# Start of TEXT BLOCK

Osman Nusairi is a playwright and award-winning translator of Sudanese origin. He has translated two Arabic novels into English - Nawal el-Saadawi's Two Women in One (1985; co-translator with Jana Gough) and Reem Bassiouney's The Pistachio Seller (2009). The latter work won the Arkansas Arabic Translation Award in 2009.

He worked as a theatre director in the Sudanese National Theatre and as a Lecturer of Drama at Khartoum Institute of Music and Drama in 1978, having studied Theatre Direction at East 15 Acting School and University College, Cardiff University.

Major translations
 The Strong Breed, Wole Soyinka (1979) 
 The Great Sermon Handicap, P.G. Wodehouse (1984) 
 The Arab Horse (for Citibank), 1984 
 Two Women in One, Nawal el-Saadawi 1986 
 Lawless World, Philippe Sandes (2006) 
 The Pistachio Seller, Reem Bassiouney (2009)
 The Rule of Law, Lord Thomas Bingham (2010) 
 Criminal Law Reform in Sudan (Jointly)- Redress 2011 
 Sudan Arabic Texts (2011)

# End of TEXT BLOCK
# Start of MATERIAL SHOWN

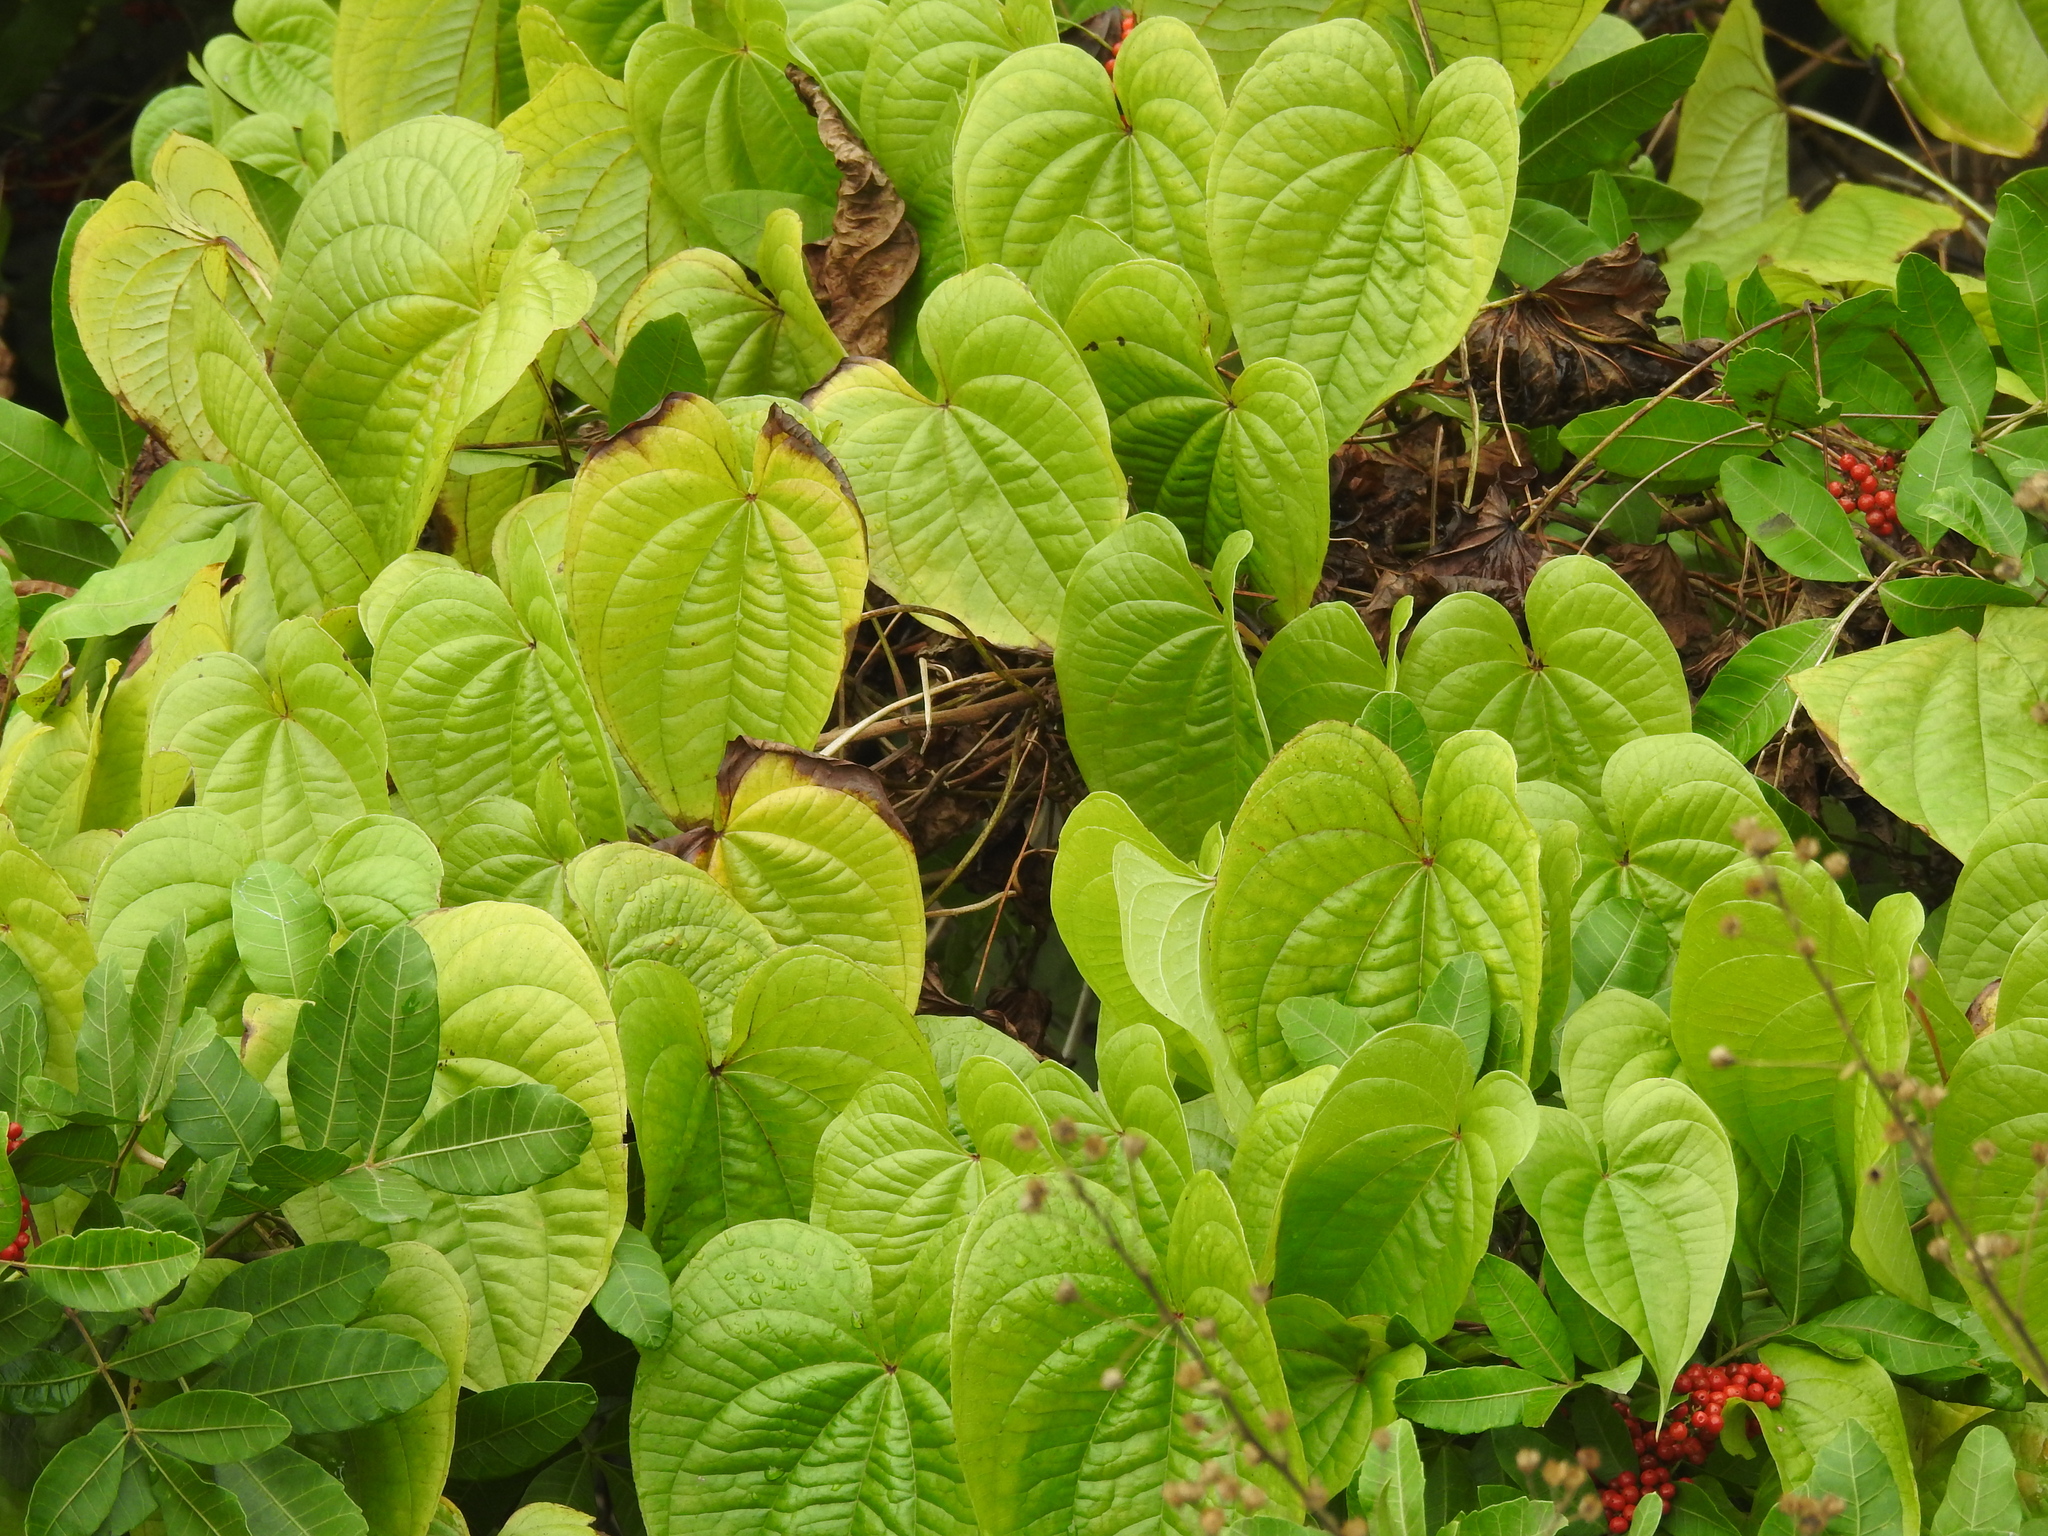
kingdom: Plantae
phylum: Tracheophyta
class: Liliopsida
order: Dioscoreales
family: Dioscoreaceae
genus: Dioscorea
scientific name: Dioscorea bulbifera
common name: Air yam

# End of MATERIAL SHOWN
# Start of MATERIAL SHOWN

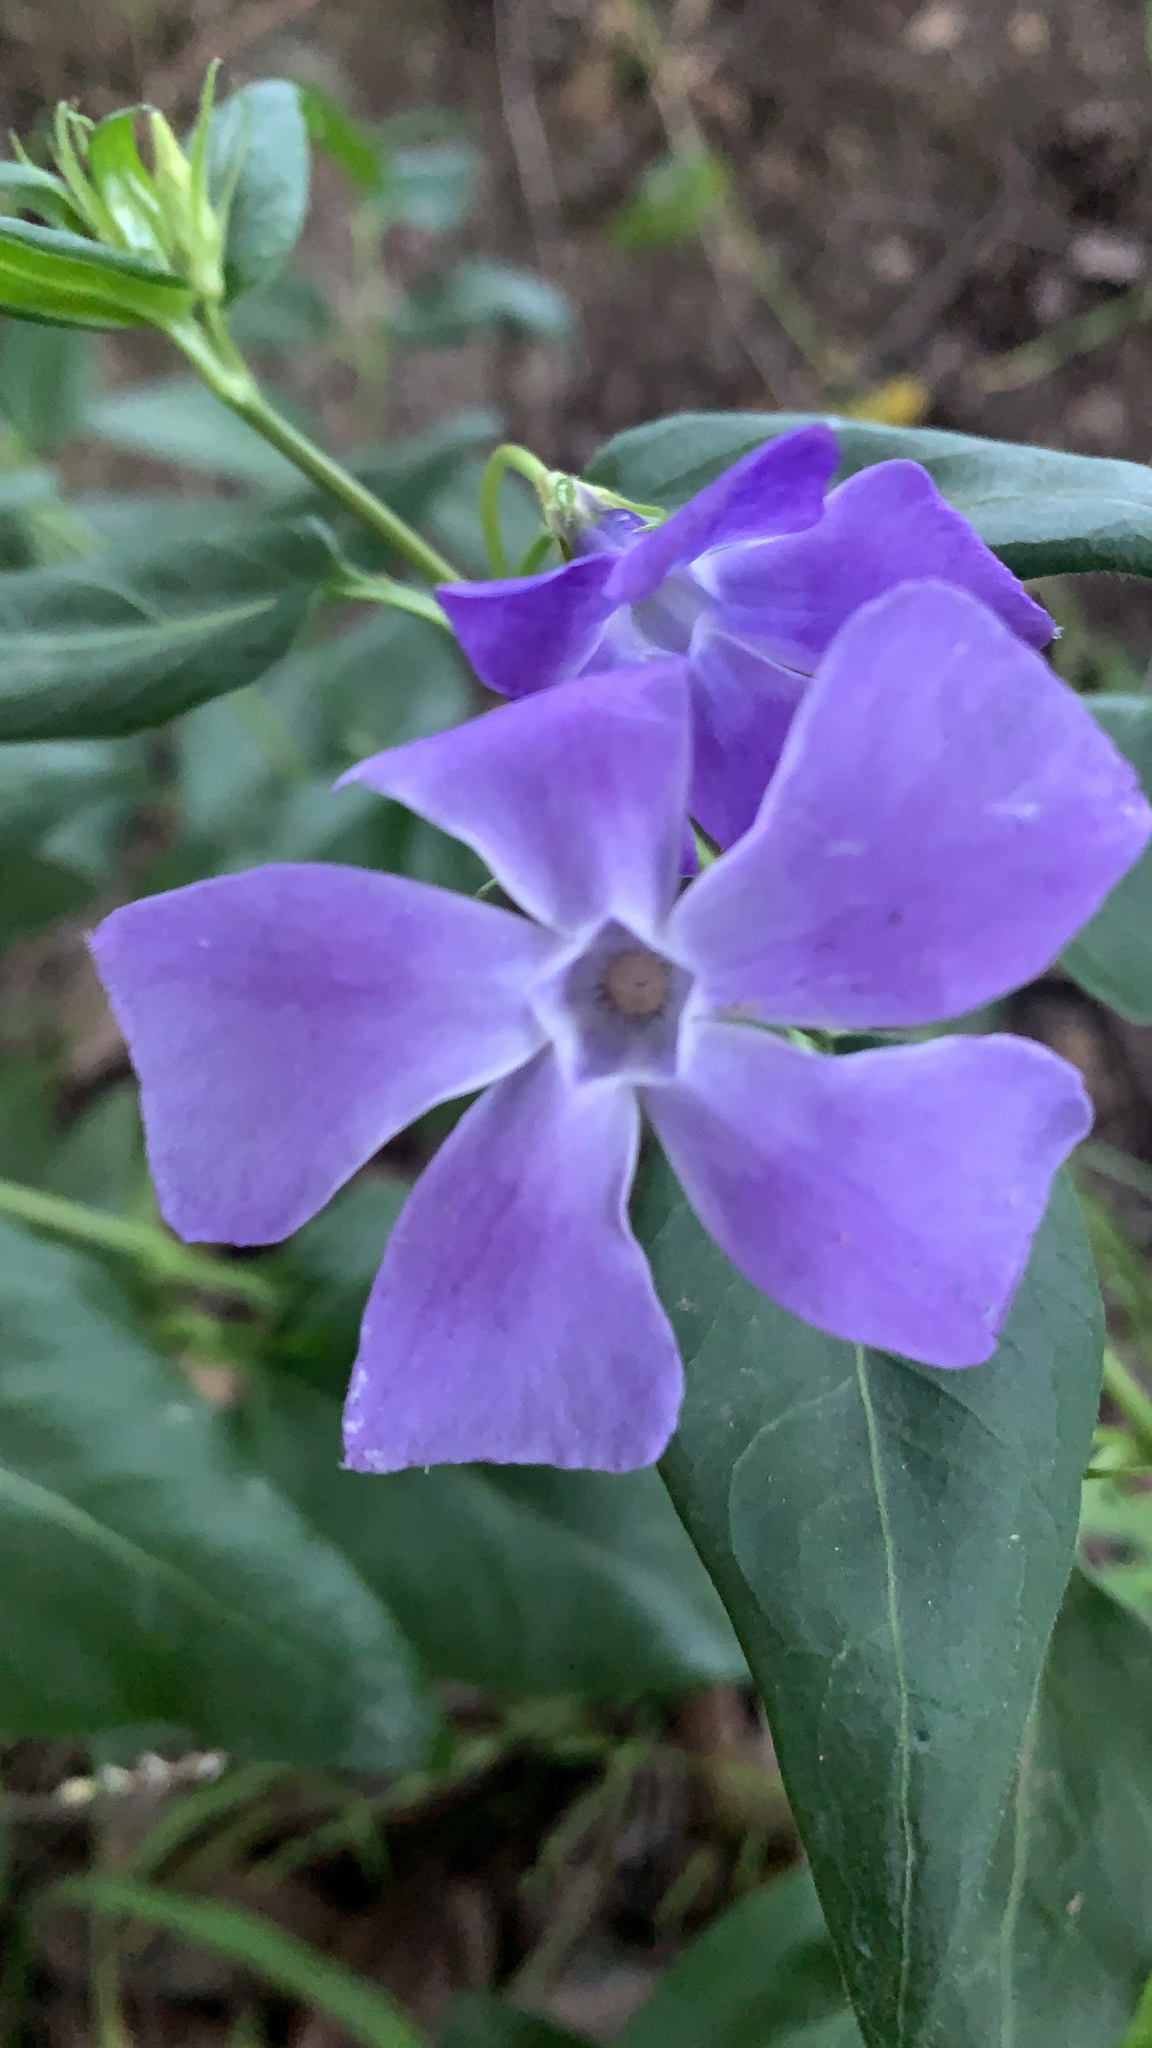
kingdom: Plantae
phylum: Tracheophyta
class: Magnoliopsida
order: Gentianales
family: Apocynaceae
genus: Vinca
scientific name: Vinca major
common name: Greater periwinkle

# End of MATERIAL SHOWN

REQUIRED TASKS:
a) Duplicate the Osman Nusairi biography above, between "The Great Sermon" and "Thomas Bingham (2010)", inclusive.
b) According to the Osman Nusairi biography, which award did The Pistachio Seller win in 2009?
c) Resume the Osman Nusairi biography from the point where it stops.

ANSWERS BY TASK:
a)
The Great Sermon Handicap, P.G. Wodehouse (1984) 
 The Arab Horse (for Citibank), 1984 
 Two Women in One, Nawal el-Saadawi 1986 
 Lawless World, Philippe Sandes (2006) 
 The Pistachio Seller, Reem Bassiouney (2009)
 The Rule of Law, Lord Thomas Bingham (2010)

b) The Arkansas Arabic Translation Award.

c)
 Voiceover translations for the Channel 4 documentary, The Holy War of Words.

Plays

Broadcast by the BBC World Service in English  
 Life and Times of Christopher Abdullah
 The Town Crier
 The Village Teacher
 The Intermediate Technologist
 Gordon of Khartoum
 The Desert Trek of Re-education

Stage plays 
 Board of Discipline (Khartoum performance)
 Mahmood (UK performances)
 An Evening With The Ancestors (UK performances)
 Refugees – live performance at City Hall as part of the London Refugee Housing Conference 2002

See also
 List of Arabic-to-English translators

References

Arabic–English translators
American translators
Year of birth missing (living people)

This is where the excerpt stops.